Exactly as they appear, set down all of the records.

Record excerpts:

************

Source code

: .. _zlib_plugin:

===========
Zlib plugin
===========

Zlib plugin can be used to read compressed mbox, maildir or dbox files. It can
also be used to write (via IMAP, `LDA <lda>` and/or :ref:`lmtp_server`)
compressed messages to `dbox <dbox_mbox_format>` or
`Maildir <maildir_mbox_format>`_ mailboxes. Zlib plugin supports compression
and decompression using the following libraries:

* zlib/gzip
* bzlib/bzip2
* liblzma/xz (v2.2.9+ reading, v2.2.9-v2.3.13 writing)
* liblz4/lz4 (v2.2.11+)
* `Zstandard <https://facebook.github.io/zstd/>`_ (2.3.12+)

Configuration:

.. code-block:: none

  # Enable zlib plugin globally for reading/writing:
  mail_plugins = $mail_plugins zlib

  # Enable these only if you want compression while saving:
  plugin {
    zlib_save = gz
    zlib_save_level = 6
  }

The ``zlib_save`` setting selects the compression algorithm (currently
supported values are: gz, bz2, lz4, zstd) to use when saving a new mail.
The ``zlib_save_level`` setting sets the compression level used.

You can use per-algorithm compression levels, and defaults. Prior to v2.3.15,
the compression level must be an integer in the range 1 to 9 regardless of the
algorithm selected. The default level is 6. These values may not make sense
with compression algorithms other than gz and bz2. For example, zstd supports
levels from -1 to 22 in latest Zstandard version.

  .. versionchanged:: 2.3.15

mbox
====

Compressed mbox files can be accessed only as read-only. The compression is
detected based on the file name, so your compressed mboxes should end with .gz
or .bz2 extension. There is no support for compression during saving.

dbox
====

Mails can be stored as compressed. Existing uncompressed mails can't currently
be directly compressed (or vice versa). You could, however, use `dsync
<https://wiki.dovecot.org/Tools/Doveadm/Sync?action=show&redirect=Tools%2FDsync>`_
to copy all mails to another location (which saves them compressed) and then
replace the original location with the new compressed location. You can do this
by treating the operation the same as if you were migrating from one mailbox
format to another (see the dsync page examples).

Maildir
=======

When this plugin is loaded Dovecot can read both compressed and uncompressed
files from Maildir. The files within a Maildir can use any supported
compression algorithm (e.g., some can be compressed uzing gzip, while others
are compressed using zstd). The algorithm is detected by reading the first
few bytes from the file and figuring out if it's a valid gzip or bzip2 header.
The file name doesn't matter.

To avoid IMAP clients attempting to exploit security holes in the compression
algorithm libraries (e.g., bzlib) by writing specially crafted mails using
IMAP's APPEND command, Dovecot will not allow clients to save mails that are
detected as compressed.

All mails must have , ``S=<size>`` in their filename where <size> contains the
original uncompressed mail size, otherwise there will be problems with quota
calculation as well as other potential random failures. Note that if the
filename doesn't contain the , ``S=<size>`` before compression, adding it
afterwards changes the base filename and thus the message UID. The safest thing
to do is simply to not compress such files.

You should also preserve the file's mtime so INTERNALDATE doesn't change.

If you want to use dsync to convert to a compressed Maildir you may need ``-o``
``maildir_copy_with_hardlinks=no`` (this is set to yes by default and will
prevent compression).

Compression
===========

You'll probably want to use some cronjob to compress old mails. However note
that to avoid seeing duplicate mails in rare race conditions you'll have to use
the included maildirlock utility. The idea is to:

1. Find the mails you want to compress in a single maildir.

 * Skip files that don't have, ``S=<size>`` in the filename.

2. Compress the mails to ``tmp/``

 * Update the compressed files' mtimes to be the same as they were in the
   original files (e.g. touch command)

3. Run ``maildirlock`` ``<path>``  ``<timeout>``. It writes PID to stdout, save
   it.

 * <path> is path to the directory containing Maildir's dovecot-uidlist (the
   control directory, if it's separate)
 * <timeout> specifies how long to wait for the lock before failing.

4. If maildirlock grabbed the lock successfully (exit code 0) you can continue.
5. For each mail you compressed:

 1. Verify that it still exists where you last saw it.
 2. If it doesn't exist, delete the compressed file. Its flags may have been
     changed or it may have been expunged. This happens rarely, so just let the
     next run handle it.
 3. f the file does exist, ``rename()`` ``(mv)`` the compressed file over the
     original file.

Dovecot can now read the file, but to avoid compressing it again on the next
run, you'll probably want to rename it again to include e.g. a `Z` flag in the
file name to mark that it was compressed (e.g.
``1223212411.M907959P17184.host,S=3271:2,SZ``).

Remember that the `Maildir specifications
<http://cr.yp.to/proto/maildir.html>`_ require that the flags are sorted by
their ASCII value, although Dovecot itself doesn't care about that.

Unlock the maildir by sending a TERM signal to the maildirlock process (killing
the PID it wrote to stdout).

************

Solution for this task:
Source code

: .. _zlib_plugin:

===========
Zlib plugin
===========

Zlib plugin can be used to read compressed mbox, maildir or dbox files. It can
also be used to write (via IMAP, `LDA <lda>` and/or :ref:`lmtp_server`)
compressed messages to `dbox <dbox_mbox_format>` or
`Maildir <maildir_mbox_format>`_ mailboxes. Zlib plugin supports compression
and decompression using the following libraries:

* zlib/gzip
* bzlib/bzip2
* liblzma/xz (v2.2.9+ reading, v2.2.9-v2.3.13 writing)
* liblz4/lz4 (v2.2.11+)
* `Zstandard <https://facebook.github.io/zstd/>`_ (2.3.12+)

Configuration:

.. code-block:: none

  # Enable zlib plugin globally for reading/writing:
  mail_plugins = $mail_plugins zlib

  # Enable these only if you want compression while saving:
  plugin {
    zlib_save = gz
    zlib_save_level = 6
  }

The ``zlib_save`` setting selects the compression algorithm (currently
supported values are: gz, bz2, lz4, zstd) to use when saving a new mail.
The ``zlib_save_level`` setting sets the compression level used.

You can use per-algorithm compression levels, and defaults. Prior to v2.3.15,
the compression level must be an integer in the range 1 to 9 regardless of the
algorithm selected. The default level is 6. These values may not make sense
with compression algorithms other than gz and bz2. For example, zstd supports
levels from -1 to 22 in latest Zstandard version.

  .. versionchanged:: 2.3.15

mbox
====

Compressed mbox files can be accessed only as read-only. The compression is
detected based on the file name, so your compressed mboxes should end with .gz
or .bz2 extension. There is no support for compression during saving.

dbox
====

Mails can be stored as compressed. Existing uncompressed mails can't currently
be directly compressed (or vice versa). You could, however, use `dsync
<https://wiki.dovecot.org/Tools/Doveadm/Sync?action=show&redirect=Tools%2FDsync>`_
to copy all mails to another location (which saves them compressed) and then
replace the original location with the new compressed location. You can do this
by treating the operation the same as if you were migrating from one mailbox
format to another (see the dsync page examples).

Maildir
=======

When this plugin is loaded Dovecot can read both compressed and uncompressed
files from Maildir. The files within a Maildir can use any supported
compression algorithm (e.g., some can be compressed uzing gzip, while others
are compressed using zstd). The algorithm is detected by reading the first
few bytes from the file and figuring out if it's a valid gzip or bzip2 header.
The file name doesn't matter.

To avoid IMAP clients attempting to exploit security holes in the compression
algorithm libraries (e.g., bzlib) by writing specially crafted mails using
IMAP's APPEND command, Dovecot will not allow clients to save mails that are
detected as compressed.

All mails must have , ``S=<size>`` in their filename where <size> contains the
original uncompressed mail size, otherwise there will be problems with quota
calculation as well as other potential random failures. Note that if the
filename doesn't contain the , ``S=<size>`` before compression, adding it
afterwards changes the base filename and thus the message UID. The safest thing
to do is simply to not compress such files.

You should also preserve the file's mtime so INTERNALDATE doesn't change.

If you want to use dsync to convert to a compressed Maildir you may need ``-o``
``maildir_copy_with_hardlinks=no`` (this is set to yes by default and will
prevent compression).

Compression
===========

You'll probably want to use some cronjob to compress old mails. However note
that to avoid seeing duplicate mails in rare race conditions you'll have to use
the included maildirlock utility. The idea is to:

1. Find the mails you want to compress in a single maildir.

 * Skip files that don't have, ``S=<size>`` in the filename.

2. Compress the mails to ``tmp/``

 * Update the compressed files' mtimes to be the same as they were in the
   original files (e.g. touch command)

3. Run ``maildirlock`` ``<path>``  ``<timeout>``. It writes PID to stdout, save
   it.

 * <path> is path to the directory containing Maildir's dovecot-uidlist (the
   control directory, if it's separate)
 * <timeout> specifies how long to wait for the lock before failing.

4. If maildirlock grabbed the lock successfully (exit code 0) you can continue.
5. For each mail you compressed:

 1. Verify that it still exists where you last saw it.
 2. If it doesn't exist, delete the compressed file. Its flags may have been
     changed or it may have been expunged. This happens rarely, so just let the
     next run handle it.
 3. f the file does exist, ``rename()`` ``(mv)`` the compressed file over the
     original file.

Dovecot can now read the file, but to avoid compressing it again on the next
run, you'll probably want to rename it again to include e.g. a `Z` flag in the
file name to mark that it was compressed (e.g.
``1223212411.M907959P17184.host,S=3271:2,SZ``).

Remember that the `Maildir specifications
<http://cr.yp.to/proto/maildir.html>`_ require that the flags are sorted by
their ASCII value, although Dovecot itself doesn't care about that.

Unlock the maildir by sending a TERM signal to the maildirlock process (killing
the PID it wrote to stdout).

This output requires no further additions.